Task to complete
Look through the listing below and write out exactly the lines from the line with "wrist: (677, 268)" to the line with "ring pip: (570, 166)", both included, and no others.
○ ○ ○
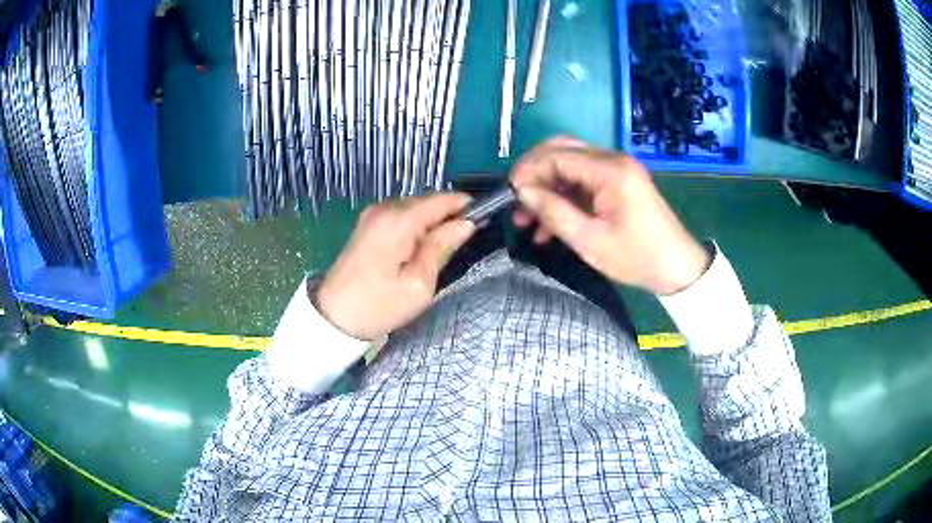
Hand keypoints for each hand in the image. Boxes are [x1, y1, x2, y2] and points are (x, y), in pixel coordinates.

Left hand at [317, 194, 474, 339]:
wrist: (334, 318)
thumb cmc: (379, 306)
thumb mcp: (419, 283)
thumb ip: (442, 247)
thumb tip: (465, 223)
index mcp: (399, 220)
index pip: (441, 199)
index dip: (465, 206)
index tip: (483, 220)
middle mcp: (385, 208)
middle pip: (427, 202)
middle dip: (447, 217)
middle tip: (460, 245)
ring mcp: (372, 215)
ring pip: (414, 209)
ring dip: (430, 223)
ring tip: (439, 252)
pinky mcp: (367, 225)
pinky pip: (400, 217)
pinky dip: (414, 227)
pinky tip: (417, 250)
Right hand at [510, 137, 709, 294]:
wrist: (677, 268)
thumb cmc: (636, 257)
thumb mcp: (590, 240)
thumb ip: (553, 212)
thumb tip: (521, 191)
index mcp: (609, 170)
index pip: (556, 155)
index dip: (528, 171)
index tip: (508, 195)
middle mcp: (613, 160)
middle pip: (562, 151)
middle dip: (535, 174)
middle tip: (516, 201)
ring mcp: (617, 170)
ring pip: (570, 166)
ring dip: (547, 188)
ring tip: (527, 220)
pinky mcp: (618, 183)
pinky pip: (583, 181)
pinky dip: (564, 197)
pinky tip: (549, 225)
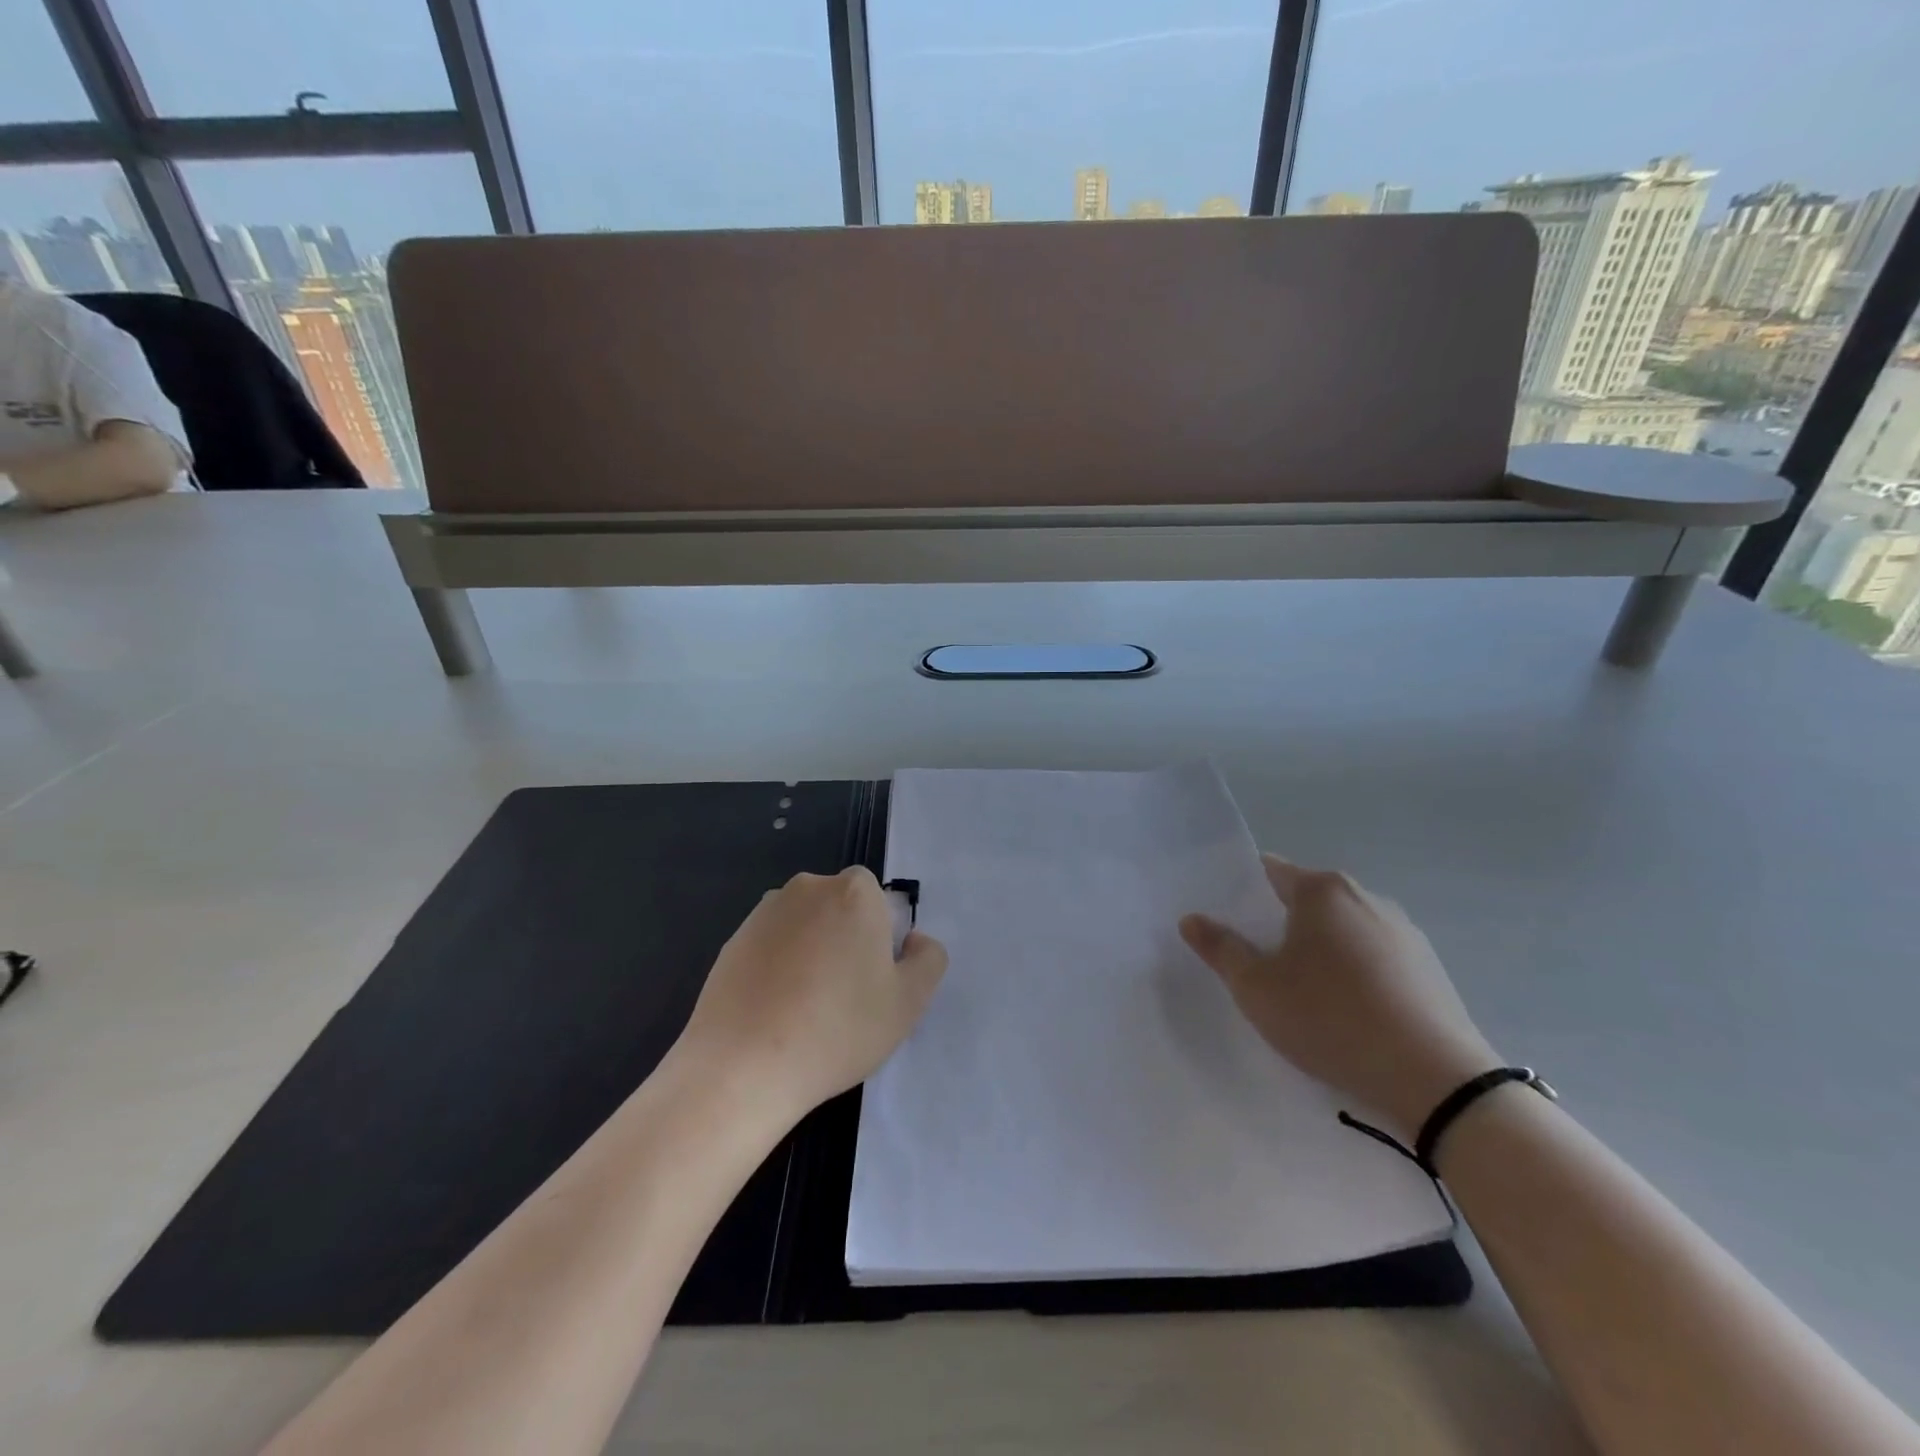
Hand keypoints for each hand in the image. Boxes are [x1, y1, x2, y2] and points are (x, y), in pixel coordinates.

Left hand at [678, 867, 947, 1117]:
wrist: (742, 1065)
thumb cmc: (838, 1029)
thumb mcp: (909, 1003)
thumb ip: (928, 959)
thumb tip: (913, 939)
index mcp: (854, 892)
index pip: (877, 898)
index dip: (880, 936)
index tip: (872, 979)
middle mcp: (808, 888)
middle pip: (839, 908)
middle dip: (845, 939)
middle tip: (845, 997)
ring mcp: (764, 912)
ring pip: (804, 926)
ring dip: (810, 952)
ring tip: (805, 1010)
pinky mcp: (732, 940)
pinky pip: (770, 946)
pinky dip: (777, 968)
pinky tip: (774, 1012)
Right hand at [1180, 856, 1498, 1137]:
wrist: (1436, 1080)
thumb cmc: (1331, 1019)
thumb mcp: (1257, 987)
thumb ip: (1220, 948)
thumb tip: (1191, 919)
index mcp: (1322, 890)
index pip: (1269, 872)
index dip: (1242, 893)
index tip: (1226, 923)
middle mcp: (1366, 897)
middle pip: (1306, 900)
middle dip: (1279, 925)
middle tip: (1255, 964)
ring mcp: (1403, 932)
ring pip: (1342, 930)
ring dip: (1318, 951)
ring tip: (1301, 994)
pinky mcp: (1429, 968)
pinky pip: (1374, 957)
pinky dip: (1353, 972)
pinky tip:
○ ○ ○
Result for this task
wrist: (677, 268)
thumb cmc: (636, 257)
thumb mcp: (590, 240)
thumb ip: (553, 212)
thumb tip: (521, 191)
index mcp: (609, 170)
index pip: (556, 155)
index dip: (528, 171)
index tip: (508, 195)
middle mcp: (613, 160)
middle pip: (562, 151)
middle dip: (535, 174)
middle tip: (516, 201)
ring mcp: (617, 170)
ring pip: (570, 166)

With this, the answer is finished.